The final room of the exhibition includes two artworks which continue this theme. On a plinth in the far corner stands a miniaturised model of a large grounded radar station, constructed again for reconnaissance. As an innocent-looking painted wooden construction atop a traditional plinth, the sculpture might appear to be an abstract Modernist form, but its title, By Stealth II, its position within the entire exhibition, and most importantly its shadowy form within the dark gallery space, lead the viewer to understand its more secretive, militaristic connotations. Again, darkness is presented simultaneously as a tool for both hiding and ascertaining information, it is a means of both achieving and witholding understanding.
Just within reach of the radar stands By Stealth I, another elephant torso, this time miniaturised, and standing upon a plinth. As with Clandestine, only the lower half of the animal’s body is presented, and yet the legs seem equally animated, frozen this time in mid-walk. Edenhofer’s exhibition juxtaposes the elephant and the militaristic, the half-present animal and the shadowy reconnaissance tools, as if to suggest both the gentleness and aggression inherent within both. By Stealth I appears to be the elephant in the room, as the English phrase goes, a sign of something obviously present, but never discussed or addressed. As such, the sculpture again suggests the flaws and foibles of perception, and the will to see that is a precondition of vision. As with the other works within this quiet, dark exhibition, seeing becomes a complex operation, subject to imagination, perception and will, as much as light.
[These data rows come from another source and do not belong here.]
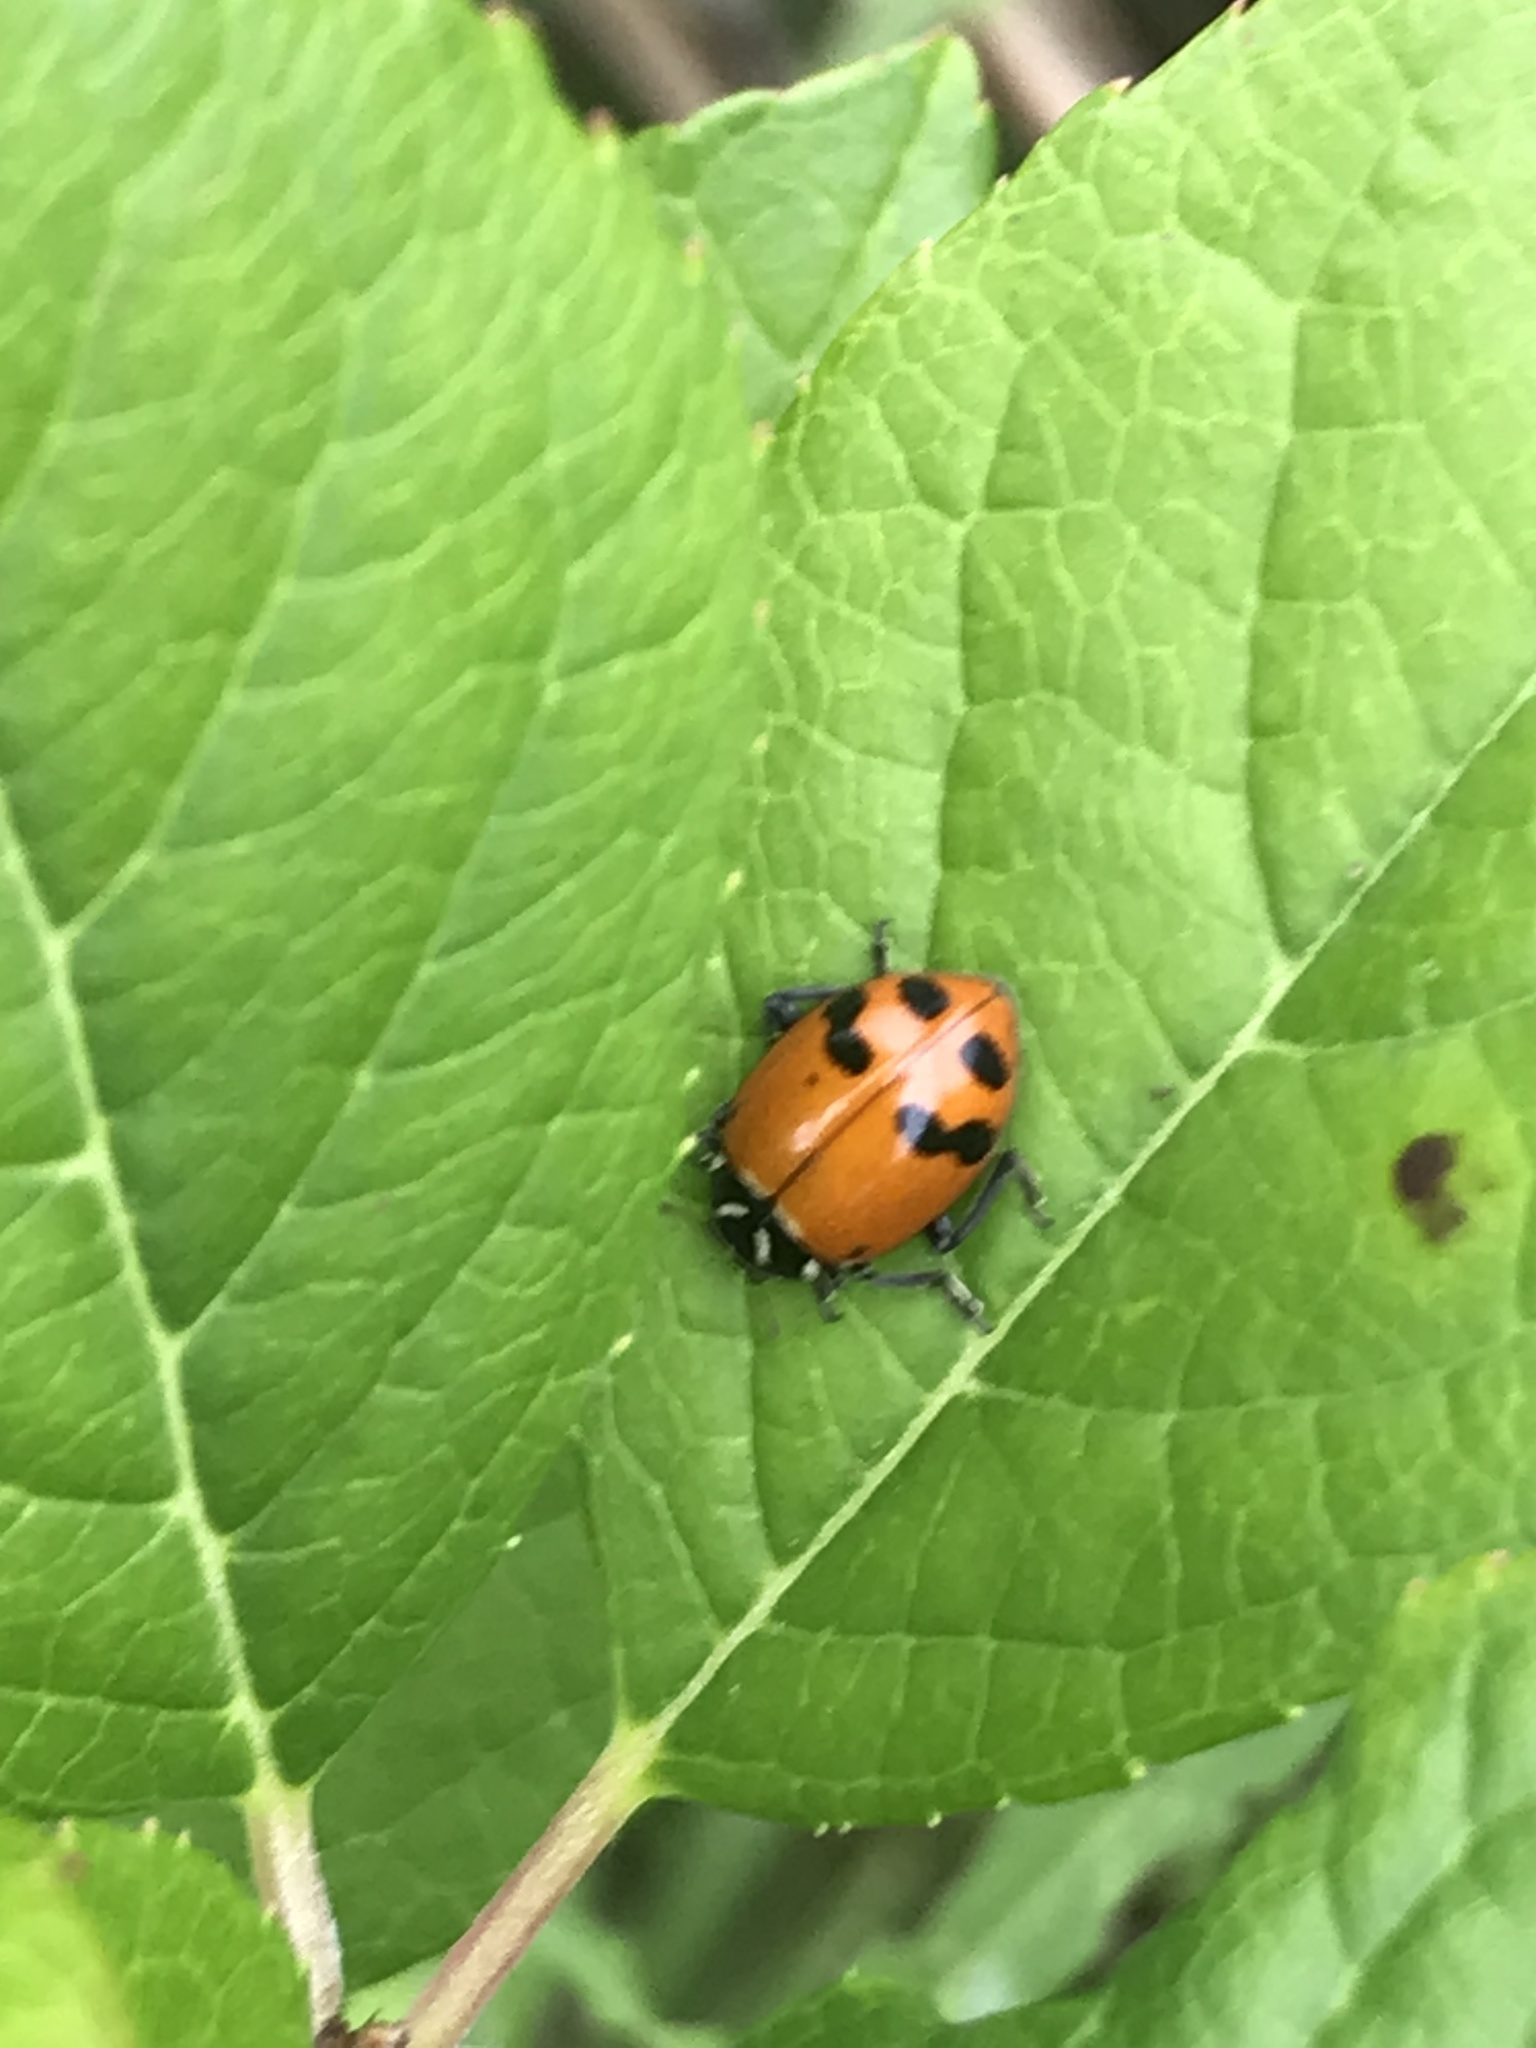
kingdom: Animalia
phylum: Arthropoda
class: Insecta
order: Coleoptera
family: Coccinellidae
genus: Hippodamia
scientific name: Hippodamia glacialis
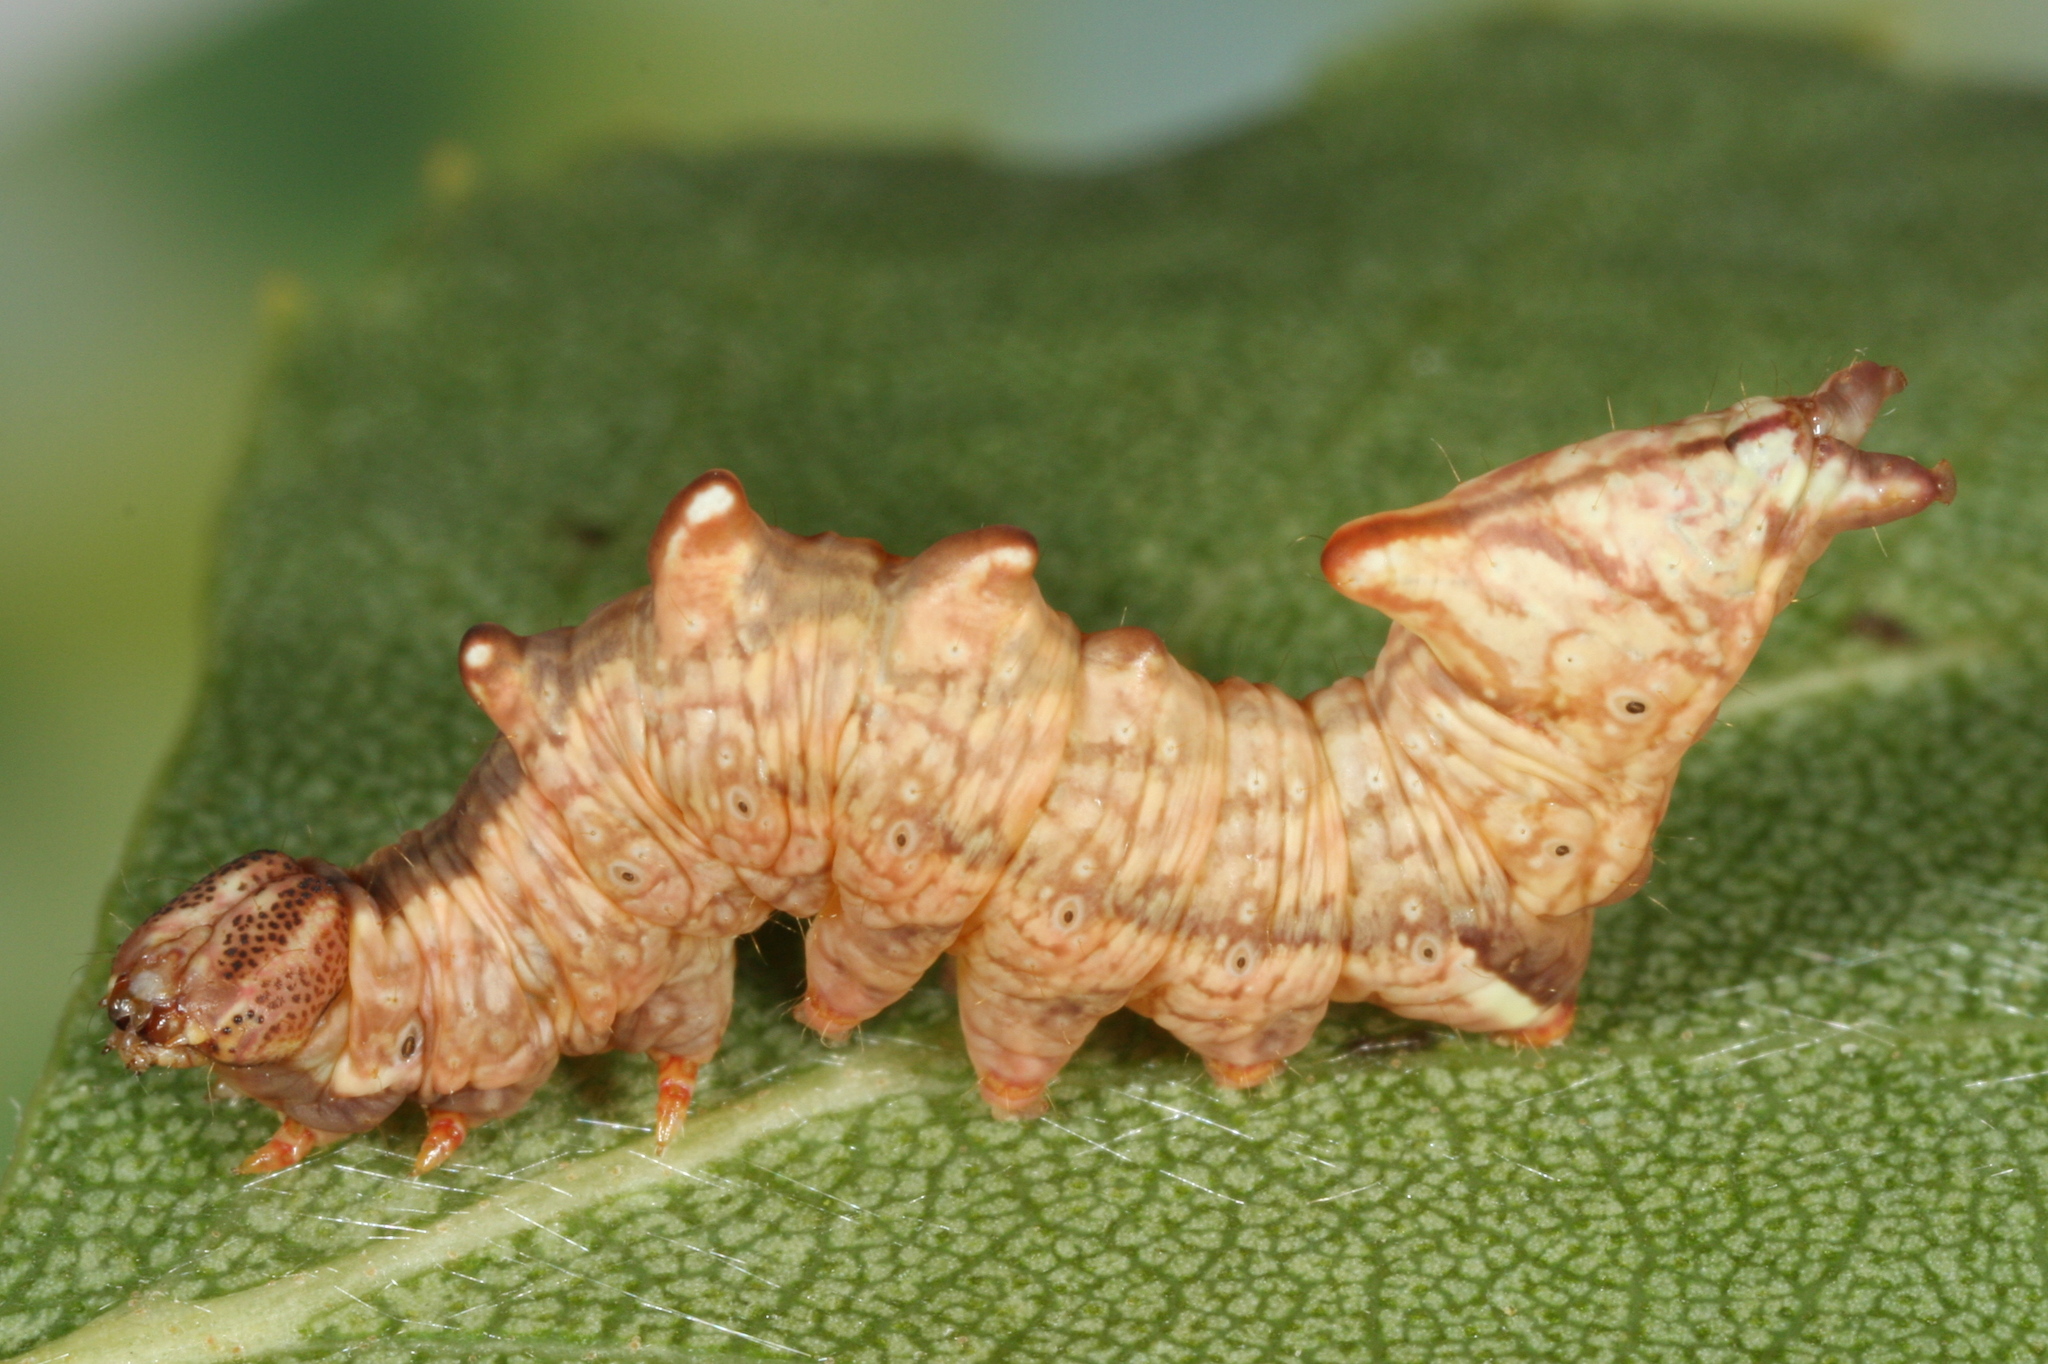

As such, darkness is revealed as a potentially enabling, as well as restrictive, tool of vision and understanding.
The originality of Edenhofer’s artistic approach is clear. While many artists have explored these areas of light, darkness and hiddenness, few have presented such an interest in darkness as a tool of revelation. Olafur Eliason has used artificial light to provide spectacle and to prompt social interaction; Miroslav Balka has eliminated light to explore the visceral effects of complete darkness. Others have made politicised work about national tendencies to hide and conceal information, perhaps the most notable being Taryn Simon’s use of photography and text. Edenhofer’s work offers something different: a subtle exploration of the complexities and implications of contemporary darkness.